Auswirkungen auf Standorte und Belegschaft
Die wirtschaftliche Instabilität hat direkte Konsequenzen für die rund 3.260 Mitarbeiter des Unternehmens, die einen Großteil ihrer Arbeitsplätze am Stammsitz in Ellwangen haben. Besonders kritisch ist die Lage am Standort Nördlingen. Dort ist bereits die Schließung eines Werkes mit etwa 350 Beschäftigten für den Herbst geplant.
Der Grund für diesen Rückzug ist der Verlust eines zentralen Großkunden: Apple. Der US-Technologiekonzern, der bisher Knopfbatterien für seine kabellosen Kopfhörer in Nördlingen fertigen ließ, hat sich laut Berichten vom Mai 2026 gegen eine weitere Zusammenarbeit entschieden. Die Produktion dieser Komponenten soll künftig in den asiatischen Raum verlagert werden. Da es Varta nicht gelungen ist, diesen Wegfall durch neue Großaufträge zu kompensieren, verlor der Standort seine wirtschaftliche Grundlage.

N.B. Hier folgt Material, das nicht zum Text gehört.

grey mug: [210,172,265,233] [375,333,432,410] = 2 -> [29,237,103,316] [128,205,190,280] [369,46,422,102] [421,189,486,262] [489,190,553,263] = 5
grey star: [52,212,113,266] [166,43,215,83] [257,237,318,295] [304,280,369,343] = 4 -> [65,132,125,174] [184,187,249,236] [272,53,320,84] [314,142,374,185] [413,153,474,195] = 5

Der Weg in die Eigenverwaltung
Die Insolvenz in Eigenverwaltung ist ein spezielles Verfahren, bei dem die Geschäftsführung unter Aufsicht eines Sachwalters im Amt bleibt und die Sanierung des Unternehmens selbst steuert. Ziel ist es, den Betrieb fortzuführen und eine tragfähige Lösung für die Gläubiger und den Erhalt der Arbeitsplätze zu finden. Welche operativen Schritte nach der Antragstellung folgen, wird von der Prüfung des Amtsgerichts und den weiteren Verhandlungen mit den Gläubigern abhängen. Die kommenden Monate werden entscheidend dafür sein, ob Varta in seiner bisherigen Form bestehen bleiben kann oder ob eine tiefgreifende Zerschlagung der Unternehmensbereiche unumgänglich wird.